MATERIAL PROVIDED:

------------------------

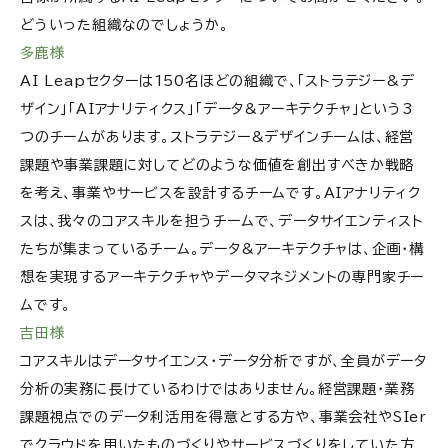
どういった組織なのでしょうか。
多鹿様
AI Leapセクターは150名ほどの組織で、「ストラテジー&デ
ザイン」「AIアナリティクス」「データ&アーキテクチャ」という3
つのチームがあります。ストラテジー&デザインチームは、経営
課題や事業課題に対してどのような価値を創出すべきか戦略
を考え、事業やサービスを設計するチームです。AIアナリティク
スは、我々のコアスキルを担うチームで、データサイエンティスト
たちが集まっているチーム。データ&アーキテクチャは、企画・構
想を実現するアーキテクチャやデータマネジメントの専門家チー
ムです。
吉田様
コアスキルはデータサイエンス・データ分析ですが、全員がデータ
分析の実務に長けているわけではありません。経営課題・業務
課題視点でのデータ利活用を得意とする方や、事業会社やSIer
でクラウドを用いたものづくりやサービスづくりをしていた方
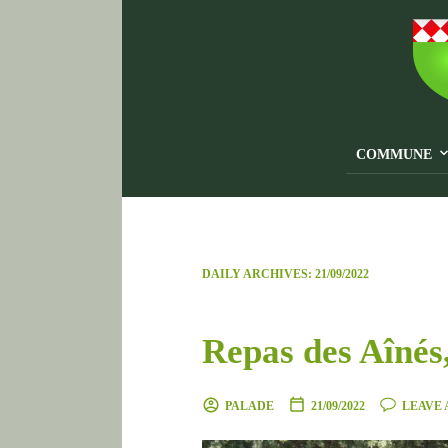
COMMUNE
DAILY ARCHIVES:
21/09/2022
Repas des Aînés,
PALADE
21/09/2022
LEAVE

------------------------

TASK INSTRUCTIONS:
Scan the entries above for the word "ストラテジー". Report the lines that hold it.

FINISHED TASK:
AI Leapセクターは150名ほどの組織で、「ストラテジー&デ
つのチームがあります。ストラテジー&デザインチームは、経営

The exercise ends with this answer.